Set down, word for word, everything in the GCC notes from "For a more detailed list of improvements" down to "returned from functions.".

[Document excerpt Boundary: Start]

Since the previous release of Red Hat Enterprise Linux, GCC has had three major releases: 4.2.x, 4.3.x, and 4.4.x. A selective summary of the expansive list of changes follows.
The inliner, dead code elimination routines, compile time, and memory usage codes are now improved. This release also features a new register allocator, instruction scheduler, and software pipeliner.
Version 3.0 of the OpenMP specification is now supported for the C, C++, and Fortran compilers.
Experimental support for the upcoming ISO C++ standard (C++0x) is included. This has support for auto/inline namespaces, character types, and scoped enumerations. To enable this, use the compiler options -std=c++0x
(which disables GNU extensions) or -std=gnu++0x
.
For a more detailed list of the status of C++0x improvements, refer to:
GCC now incorporates the
Variable Tracking at Assignments (VTA) infrastructure. This allows GCC to better track variables during optimizations so that it can produce improved debugging information (i.e. DWARF) for the Gnome Debugger, SystemTap, and other tools. For a brief overview of VTA, refer to
Section 5.3, “Variable Tracking at Assignments”.
With VTA you can debug optimized code drastically better than with previous GCC releases, and you do not have to compile with -O0 to provide a better debugging experience.
Fortran 2008 is now supported, while support for Fortran 2003 is extended.
For a more detailed list of improvements in GCC, refer to:
In addition to the changes introduced via the GCC 4.4 rebase, the Red Hat Enterprise Linux 6 version of GCC also features several fixes and enhancements backported from upstream sources (i.e. version 4.5 and beyond). These improvements include the following (among others):
Improved DWARF3 debugging for debugging optimized C++ code.
Fortran optimization improvements.
More accurate instruction length information for ix86, Intel 64 and AMD64, and s390.
Intel Atom support
POWER7 support
C++ raw string support, u/U/u8 string literal support
4.1.2. Language Compatibility
Application Binary Interfaces specified by the GNU C, C++, Fortran and Java Compiler include:
Calling conventions. These specify how arguments are passed to functions and how results are returned from functions.
Register usage conventions. These specify how processor registers are allocated and used.
Object file formats. These specify the representation of binary object code.
Size, layout, and alignment of data types. These specify how data is laid out in memory.
Interfaces provided by the runtime environment. Where the documented semantics do not change from one version to another they must be kept available and use the same name at all times.
The default system C compiler included with Red Hat Enterprise Linux 6 is largely compatible with the C99 ABI standard. Deviations from the C99 standard in GCC 4.4 are tracked
online.

[Document excerpt Boundary: End]
[Given entries Boundary: Start]

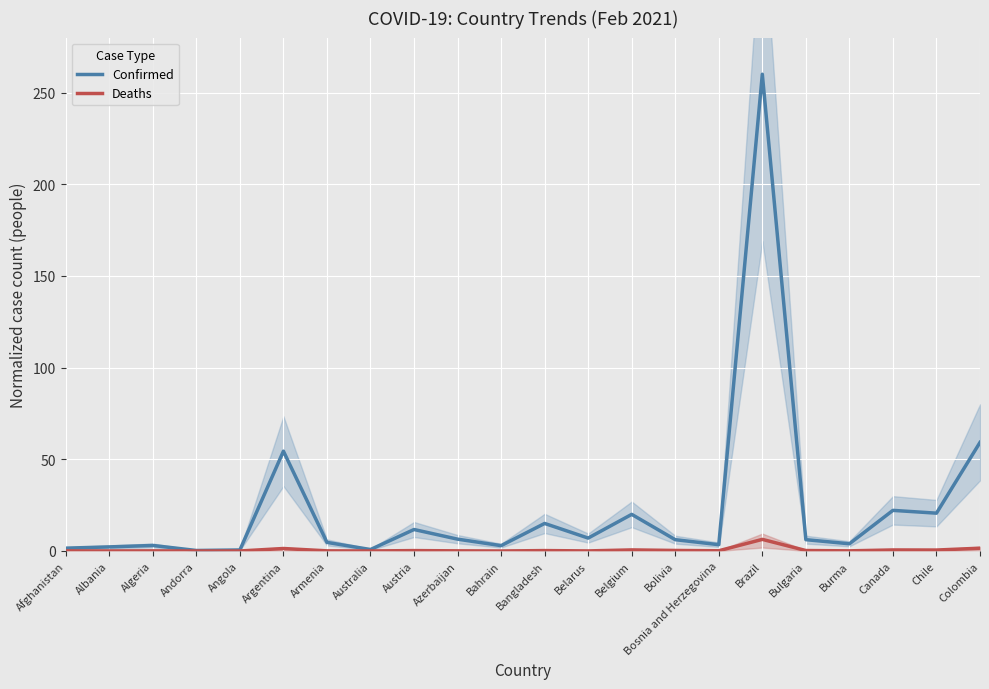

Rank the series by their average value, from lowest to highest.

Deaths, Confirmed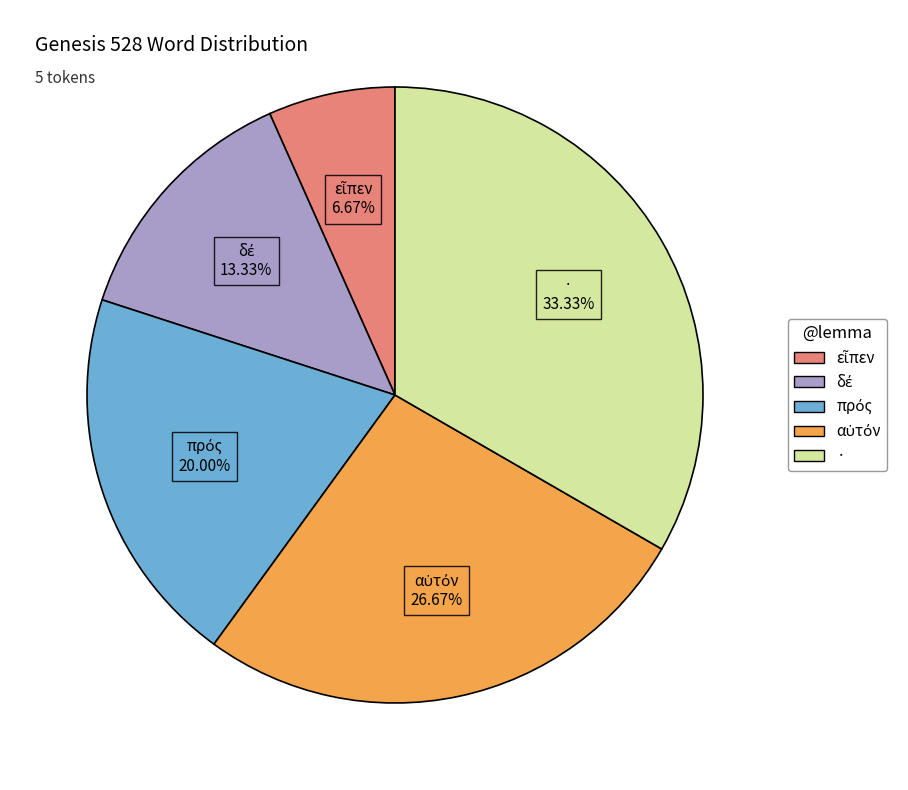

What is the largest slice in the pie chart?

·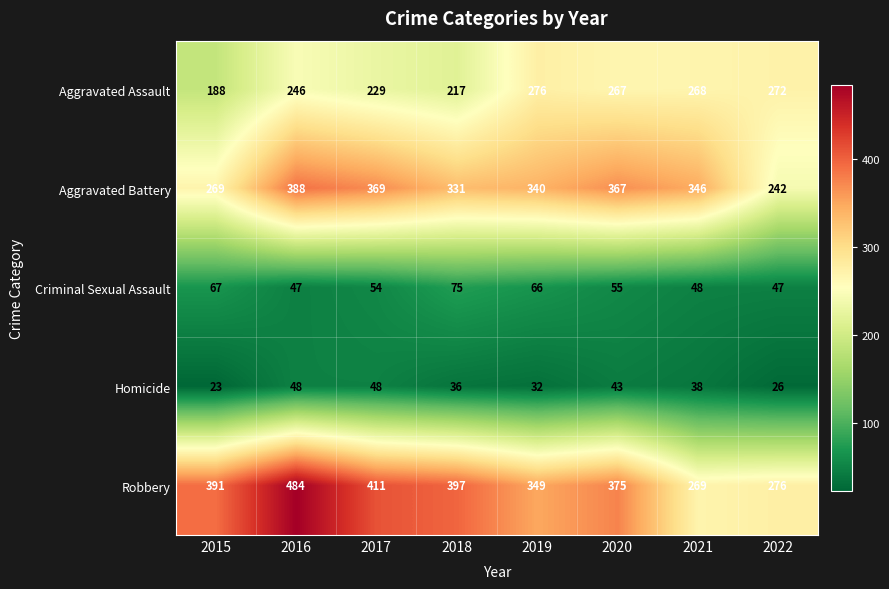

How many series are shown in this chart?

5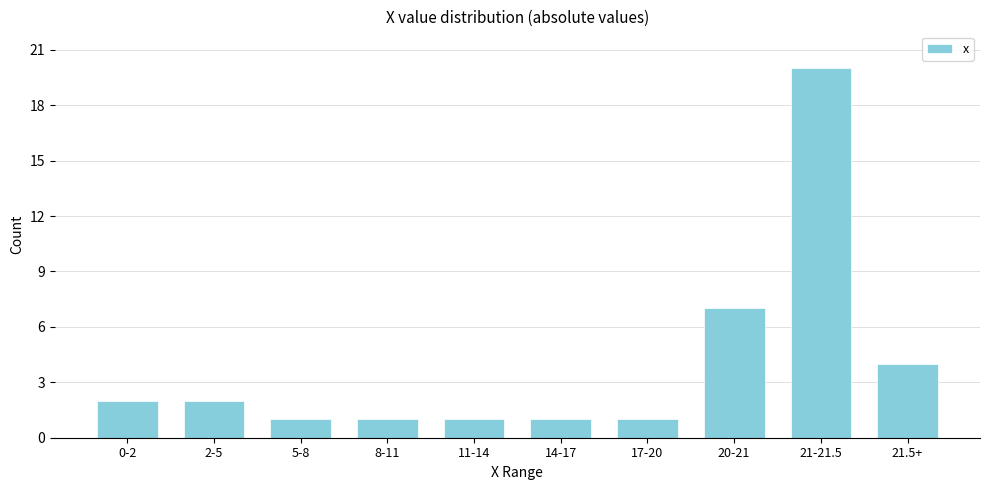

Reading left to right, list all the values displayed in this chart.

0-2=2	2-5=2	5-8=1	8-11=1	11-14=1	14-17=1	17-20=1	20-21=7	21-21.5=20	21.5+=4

[Given entries Boundary: End]

** Response to this exercise **
For a more detailed list of improvements in GCC, refer to:
In addition to the changes introduced via the GCC 4.4 rebase, the Red Hat Enterprise Linux 6 version of GCC also features several fixes and enhancements backported from upstream sources (i.e. version 4.5 and beyond). These improvements include the following (among others):
Improved DWARF3 debugging for debugging optimized C++ code.
Fortran optimization improvements.
More accurate instruction length information for ix86, Intel 64 and AMD64, and s390.
Intel Atom support
POWER7 support
C++ raw string support, u/U/u8 string literal support
4.1.2. Language Compatibility
Application Binary Interfaces specified by the GNU C, C++, Fortran and Java Compiler include:
Calling conventions. These specify how arguments are passed to functions and how results are returned from functions.